Вертинский превратил моду в поэзию. Часть 1

Часть II

21 марта исполнилось 115 лет со дня рождения Александра Вертинского. Меня коробит, когда его называют "эстрадным исполнителем" или "шансонье". Я приемлю только "поэт". Поэт, который исполнял свои стихи. Даже не "бард", потому что "бард" - это другое поколение и другая среда.

Его тексты заставляют нас смеяться и плакать, и думать: "Почему не я это написал, и получится ли: так просто и так здорово". Белогвардейский генерал Слащов говорил о его стихах: «Господа, мы все знаем и чувствуем это, только не умеем сказать. А он умеет». Записей осталось немного, и порой потрясают именно те стихи, которые можно только прочитать, а не услышать.

Так вот, когда читаешь Вертинского, все время попадаются упоминания одежды, духов, аксессуаров. Эти маленькие детали, проскальзывают мимо при первом прочтении и тем более, когда играет CD или кассета. Подумаешь, "платье Maison Lavalette" - для рифмы, наверное, поставил. Но они расставлены так часто! Они повторяются. Они дополняют друг друга. Они меняют смысл песен и связывают их между собой. Эти "фишки" - смальта в мозаике, а не хаос пятен.

Я даже не буду писать о "Злых духАх" (1925). У самого большого фаната парфюмерии среди поэтов Бодлера не найти гимна действительно существующим духам, а не какому-то абстрактному запаху. Воспетые Вертинским Nuit de Noel от Caron, выпускаются до сих пор…

Возьмем "Ваши пальцы" (1916):

Ваши пальцы пахнут ладаном,
А в ресницах спит печаль
Ничего теперь не надо нам,
никого теперь не жаль.

Обычно считают, что пальцы пахнут ладаном оттого, что женщина умерла, и на нее кадят во время отпевания. Но вот другое толкование: ладаном пахли ее любимые духи.

## Задание 1
Определите, соответствуют ли тексту о Вертинском утверждения (а), (б) и (в). На каждое ответьте «да» или «нет» и дословно приведите решающие слова текста. (а) Автор считает уместным называть Вертинского бардом. (б) Духи Nuit de Noel от Caron, воспетые Вертинским, выпускаются до сих пор. (в) Стихотворение «Ваши пальцы» написано в 1925 году.
## Задание 2
Выпишите дословно отрывок текста о Вертинском, начиная со слов «Обычно считают, что» и заканчивая словами «ее любимые духи.».
Отвечайте, опираясь только на этот текст.

## Записи из источника данных
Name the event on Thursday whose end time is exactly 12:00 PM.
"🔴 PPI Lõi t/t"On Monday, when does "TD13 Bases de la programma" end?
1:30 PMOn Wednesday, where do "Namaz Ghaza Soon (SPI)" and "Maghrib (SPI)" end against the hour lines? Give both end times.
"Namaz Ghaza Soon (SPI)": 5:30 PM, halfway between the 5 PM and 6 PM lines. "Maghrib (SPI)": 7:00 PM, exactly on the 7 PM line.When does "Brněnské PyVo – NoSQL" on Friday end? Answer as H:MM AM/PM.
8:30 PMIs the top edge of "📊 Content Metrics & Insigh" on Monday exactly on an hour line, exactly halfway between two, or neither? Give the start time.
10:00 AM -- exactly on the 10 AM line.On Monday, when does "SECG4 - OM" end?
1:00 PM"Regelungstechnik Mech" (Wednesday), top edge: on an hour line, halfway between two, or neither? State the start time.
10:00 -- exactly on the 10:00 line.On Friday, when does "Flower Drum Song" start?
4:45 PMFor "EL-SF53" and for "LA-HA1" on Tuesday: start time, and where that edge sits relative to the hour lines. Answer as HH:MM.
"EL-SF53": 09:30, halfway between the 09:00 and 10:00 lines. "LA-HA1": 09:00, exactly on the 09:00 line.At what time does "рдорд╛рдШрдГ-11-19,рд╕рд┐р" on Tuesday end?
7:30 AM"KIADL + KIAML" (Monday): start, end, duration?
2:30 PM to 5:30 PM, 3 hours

## Письменный ответ 1
(а) Нет: «Даже не "бард", потому что "бард" - это другое поколение и другая среда.»
(б) Да: «Воспетые Вертинским Nuit de Noel от Caron, выпускаются до сих пор»
(в) Нет: «Возьмем "Ваши пальцы" (1916)»

## Письменный ответ 2
Обычно считают, что пальцы пахнут ладаном оттого, что женщина умерла, и на нее кадят во время отпевания. Но вот другое толкование: ладаном пахли ее любимые духи.